TASK INSTRUCTIONS: Pictures are to be left out; every line from the one that holds "kérdéseket meg" to the end of the data is to be retyped exactly.

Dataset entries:
*** Block opens ***

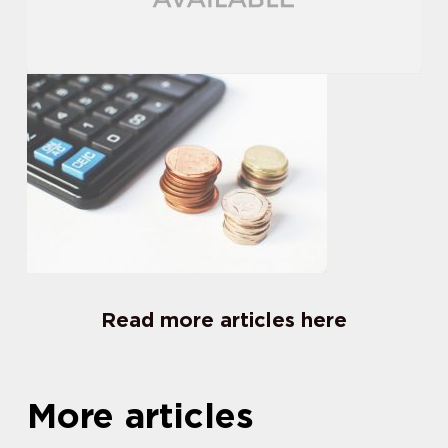
Read more articles here
More articles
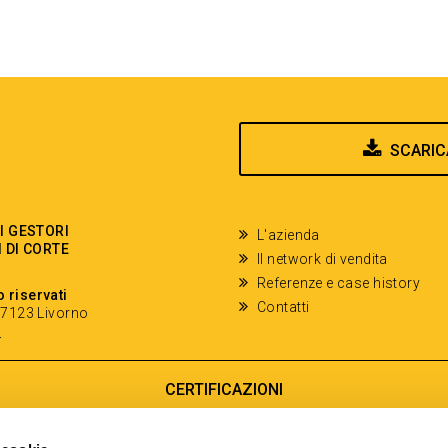
SCARIC
EI GESTORI
L'azienda
I DI CORTE
Il network di vendita
Referenze e case history
o riservati
Contatti
- 57123 Livorno
y
CERTIFICAZIONI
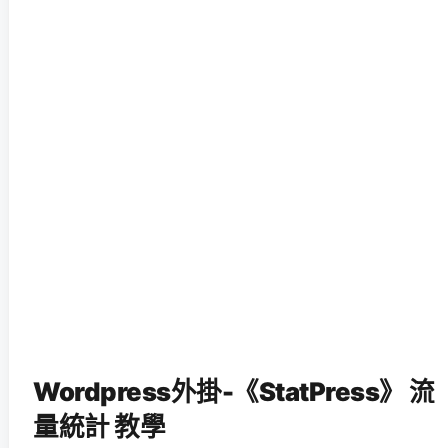
Wordpress外掛-《StatPress》 流
量統計 教學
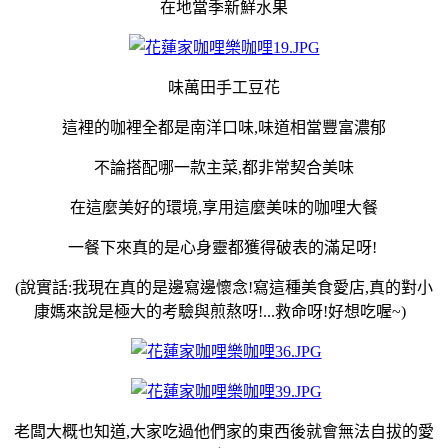
在地當季新鮮水果
味萬田手工豆花
這裡的咖裡全都是南洋口味,味道相當豐富濃郁
不論搭配哪一款主菜,都非常契合美味
在這麼美好的環境,享用這麼美味的咖哩大餐
一餐下來真的是心身靈都獲得破表的滿足呀!
(說實話:我現在真的是邊寫邊懷念!寫這種美食愛店,真的對小
康媽來說是極大的考驗與煎熬呀!...救命呀!好想吃喔~)
老闆大概也知道,大家吃過他們家的東西後就會無法自拔的愛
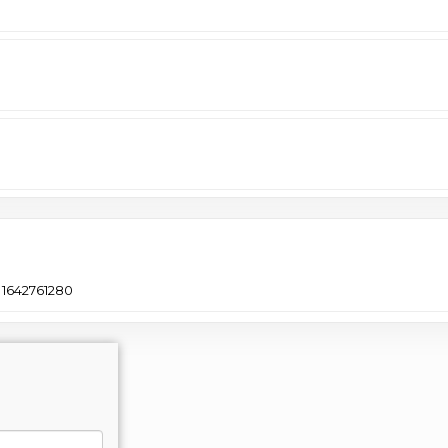
1642761280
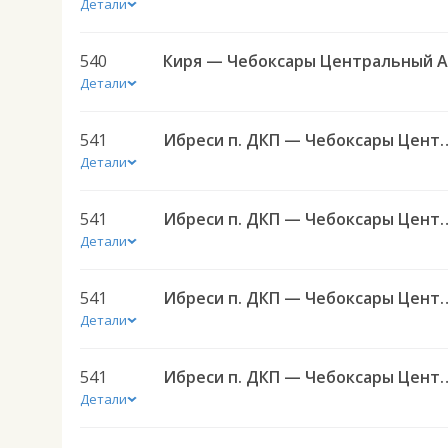
Детали
540
Детали
541
Ибреси п. ДКП — Чебоксары 
Детали
541
Ибреси п. ДКП — Чебоксары 
Детали
541
Ибреси п. ДКП — Чебоксары 
Детали
541
Ибреси п. ДКП — Чебоксары 
Детали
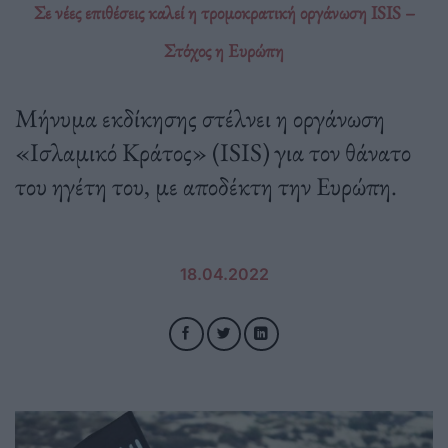
Σε νέες επιθέσεις καλεί η τρομοκρατική οργάνωση ISIS –
Στόχος η Ευρώπη
Μήνυμα εκδίκησης στέλνει η οργάνωση
«Ισλαμικό Κράτος» (ISIS) για τον θάνατο
του ηγέτη του, με αποδέκτη την Ευρώπη.
18.04.2022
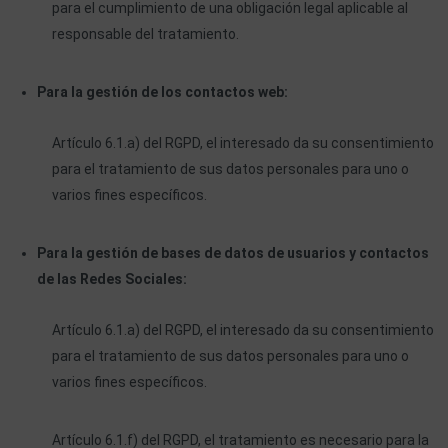
para el cumplimiento de una obligación legal aplicable al
responsable del tratamiento.
Para la gestión de los contactos web:
Artículo 6.1.a) del RGPD, el interesado da su consentimiento
para el tratamiento de sus datos personales para uno o
varios fines específicos.
Para la gestión de bases de datos de usuarios y contactos
de las Redes Sociales:
Artículo 6.1.a) del RGPD, el interesado da su consentimiento
para el tratamiento de sus datos personales para uno o
varios fines específicos.
Artículo 6.1.f) del RGPD, el tratamiento es necesario para la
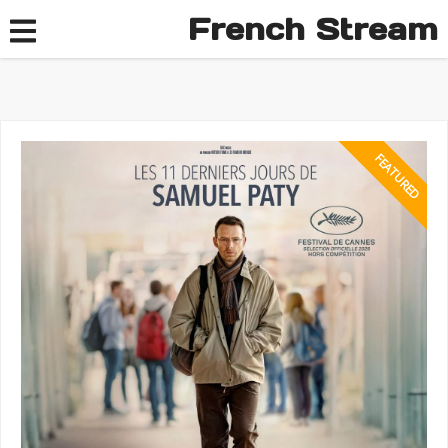
French Stream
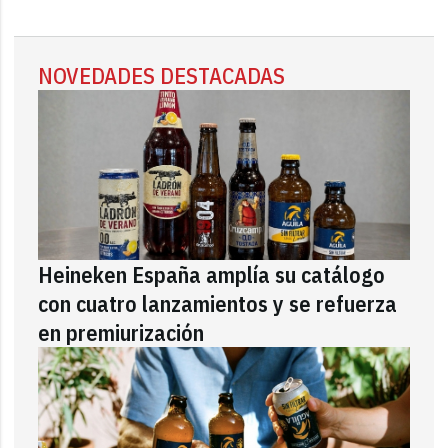
NOVEDADES DESTACADAS
Heineken España amplía su catálogo
con cuatro lanzamientos y se refuerza
en premiurización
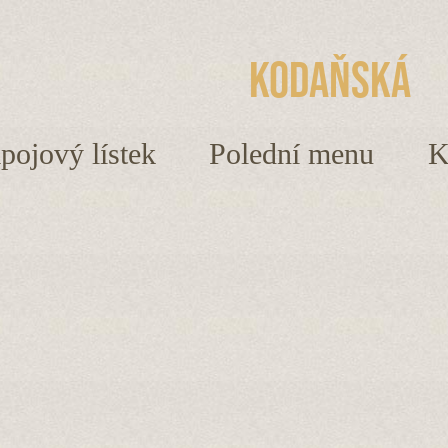
Kodaňská
ápojový lístek
Polední menu
K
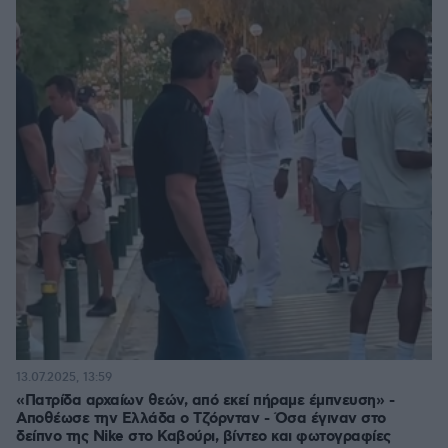
13.07.2025, 13:59
«Πατρίδα αρχαίων θεών, από εκεί πήραμε έμπνευση» -
Αποθέωσε την Ελλάδα ο Τζόρνταν - Όσα έγιναν στο
δείπνο της Nike στο Καβούρι, βίντεο και φωτογραφίες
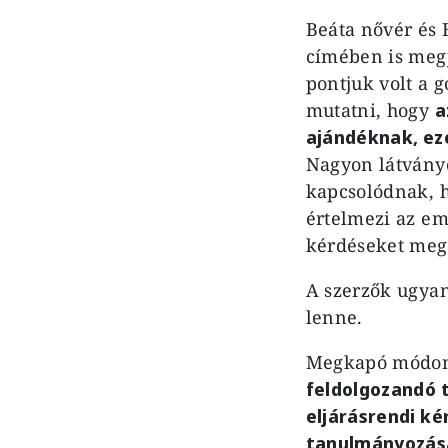
Beáta nővér és 
címében is meg
pontjuk volt a
mutatni, hogy
a
ajándéknak, ez
Nagyon látványo
kapcsolódnak, 
értelmezi az em
kérdéseket meg
A szerzők ugyan
lenne.
Megkapó módon t
feldolgozandó 
eljárásrendi k
tanulmányozásá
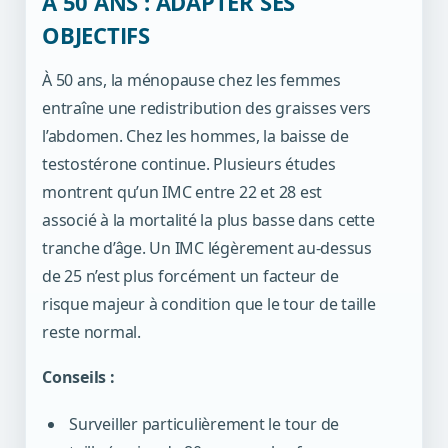
À 50 ANS : ADAPTER SES
OBJECTIFS
À 50 ans, la ménopause chez les femmes
entraîne une redistribution des graisses vers
l’abdomen. Chez les hommes, la baisse de
testostérone continue. Plusieurs études
montrent qu’un IMC entre 22 et 28 est
associé à la mortalité la plus basse dans cette
tranche d’âge.
Un IMC légèrement au-dessus
de 25 n’est plus forcément un facteur de
risque majeur
à condition que le tour de taille
reste normal.
Conseils :
Surveiller particulièrement le tour de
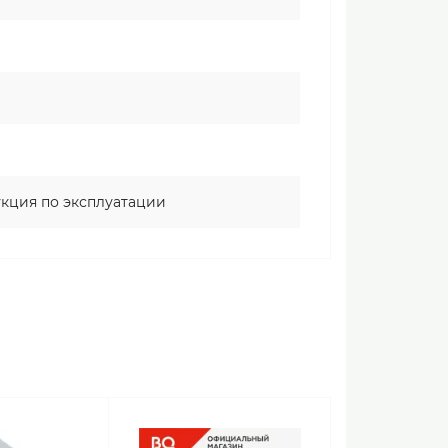
укция по эксплуатации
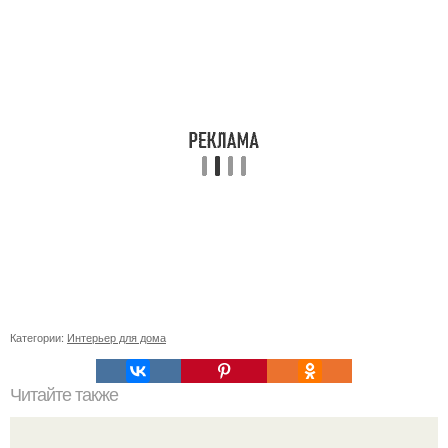
Категории:
Интерьер для дома
Читайте также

*** Block closes ***

SOLUTION TO THE EXERCISE:
kérdéseket meg
A szerzők ugyan
lenne.
Megkapó módon t
feldolgozandó 
eljárásrendi k
tanulmányozásá
À 50 ANS : ADAPTER SES
OBJECTIFS
À 50 ans, la ménopause chez les femmes
entraîne une redistribution des graisses vers
l’abdomen. Chez les hommes, la baisse de
testostérone continue. Plusieurs études
montrent qu’un IMC entre 22 et 28 est
associé à la mortalité la plus basse dans cette
tranche d’âge.
Un IMC légèrement au-dessus
de 25 n’est plus forcément un facteur de
risque majeur
à condition que le tour de taille
reste normal.
Conseils :
Surveiller particulièrement le tour de
укция по эксплуатации
Категории:
Интерьер для дома
Читайте также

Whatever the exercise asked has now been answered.